Então o surto veio. Madame parecia sufocar, debatia-se. Adele, sem pensar, sentou-se-lhe ao colo e acolheu a senhora, firme. Reproduziu, como pode, a técnica de Maria. Cantou-lhe ao ouvido vendia flores, mas os seus amores, jamais os vendeu[1]. Ficaram assim por alguns minutos, Madame e ela. A calma voltou, ninguém no corredor. Adele ia oferecer os três tapinhas nas costas, quando foi surpreendida. Uma confusão de braços, que a agarraram pelo pescoço. Um beijo intenso, profundo. Foi isso que Madame lhe deu. Quase esgoelou Adele, feriu seu lábio, língua, sangrou a gengiva. Quando a agressividade arrefeceu, a senhora desmaiou. Parecia até que morrera. Adele agiu ainda mais rápido. Fechou as portas de comunicação entre os corredores, conforme os atravessava. Ao chegar à enfermaria com a cadeira, desabou e só não bateu a cabeça porque Joana pode ampara-la. Nunca haviam abordado Adele com tanta força, nem quando fora abusada em certo cais.   

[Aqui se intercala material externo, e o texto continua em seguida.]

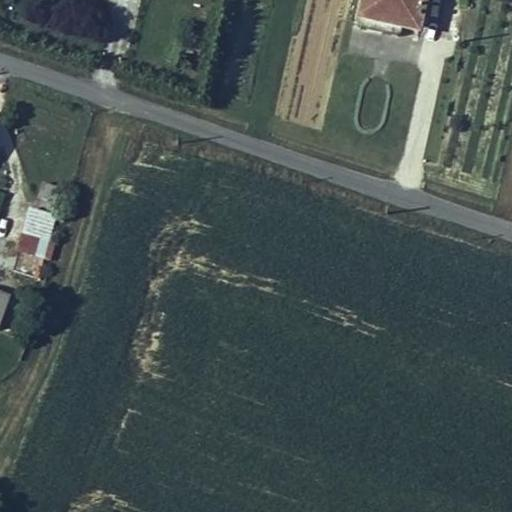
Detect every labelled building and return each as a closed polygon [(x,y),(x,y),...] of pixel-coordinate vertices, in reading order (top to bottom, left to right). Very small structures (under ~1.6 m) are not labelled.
[(352,0),(350,11),(381,19),(382,14),(391,16),(409,21),(414,0),(352,0)] [(388,29),(391,16),(382,14),(381,19),(350,11),(348,20),(388,29)] [(40,177),(36,188),(55,194),(59,182),(40,177)] [(25,202),(14,243),(45,251),(49,236),(42,234),(49,209),(25,202)] [(18,253),(12,268),(36,277),(42,262),(18,253)]
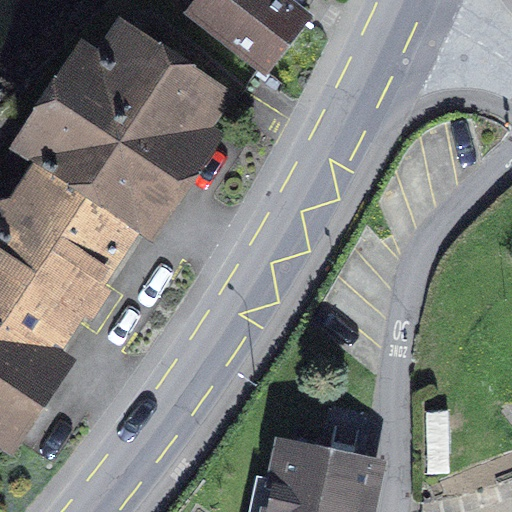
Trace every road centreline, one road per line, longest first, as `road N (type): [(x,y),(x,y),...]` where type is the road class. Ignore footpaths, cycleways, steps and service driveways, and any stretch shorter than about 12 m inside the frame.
road 1 (primary): [(87,511),(207,353),(311,179),(400,0)]
road 2 (residential): [(511,156),(426,246),(411,298),(392,511)]
road 3 (residential): [(400,0),(511,72)]
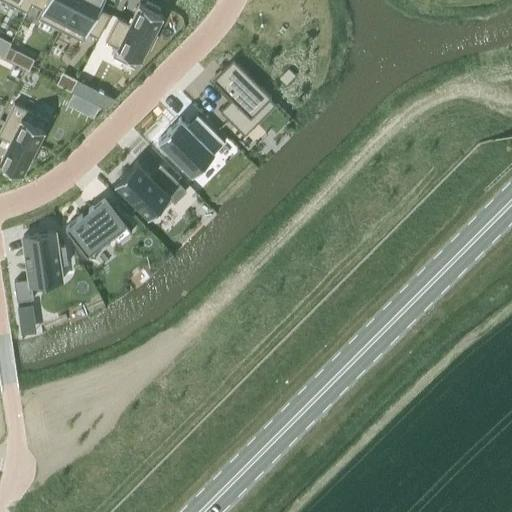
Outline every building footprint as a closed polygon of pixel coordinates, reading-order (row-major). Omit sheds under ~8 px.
[(4,0),(27,11),(28,11),(32,3),(31,2),(32,0),(4,0)] [(32,0),(31,2),(32,3),(42,8),(38,17),(60,28),(73,0),(32,0)] [(73,0),(60,28),(82,39),(86,31),(98,37),(110,13),(99,6),(101,0),(73,0)] [(117,16),(105,40),(117,46),(113,55),(136,67),(147,46),(151,48),(158,34),(154,32),(162,15),(163,15),(163,14),(158,11),(160,7),(146,0),(144,4),(139,2),(139,3),(129,22),(117,16)] [(9,45),(4,56),(11,59),(16,49),(9,45)] [(233,58),(212,79),(232,98),(220,109),(239,128),(250,117),(256,123),(276,103),(270,97),(271,96),(233,58)] [(14,101),(0,128),(0,135),(9,140),(0,157),(0,160),(4,163),(2,167),(15,174),(17,170),(23,173),(23,171),(49,119),(14,101)] [(180,116),(158,138),(192,171),(225,141),(198,113),(188,123),(180,116)] [(137,159),(114,182),(115,183),(116,182),(149,214),(147,215),(148,216),(169,195),(174,201),(186,189),(160,164),(150,174),(137,161),(138,160),(137,159)] [(93,204),(66,225),(87,252),(112,233),(126,222),(107,198),(104,195),(93,204)] [(29,277),(14,279),(17,299),(33,297),(31,283),(62,279),(60,263),(68,262),(65,244),(57,246),(55,230),(23,234),(29,277)]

Gaspare soluçou por mais de quinze minutos, a cabeça entre as mãos. O caos exigia sua presença, sentia-se vencido, contudo. Javier, sentado a seu lado, esperava. O colega precisava de ajuda, tanto quanto os pacientes.  Recolheram-se ao sanitário, para não causar ainda mais agravo.  Há alguns meses, crises dessa monta, não as havia na Assistência. Lá fora, Maria controlou ao máximo os danos. Algumas senhoras, sintonizadas com o ambiente, entraram em rota de colisão, gritavam alarmadas, apontavam vultos, vozes. Adele foi muito útil durante toda manobra de contenção. Apenas clorofórmio no armarinho de remédios naquela tarde. Era como derrubar touros.

 

Eu quero amor feinho.
Amor feinho não olha um pro outro. 

Uma vez encontrado é igual fé,
não teologa mais. Adélia Prado

 

 Vamos leva-las ao farol, propôs Javier. Deixar que as ondas lhes fustiguem. Não é uma ducha, são ondas, pesadas, mas ondas. Puxam, levam a dor. Vamos deixa-las passar a noite na praia, para encontrar o céu, para domar o mar. Gaspare olhou o colega, atônito. Compreendeu. O tratamento era hostil. Sem remédios, intuíram que serviria. Deixaram Maria de sobreaviso. Precisariam dela pela manhã, com uma banheira morna e suas técnicas de ninar. Atenderiam cinco senhoras em estado grave.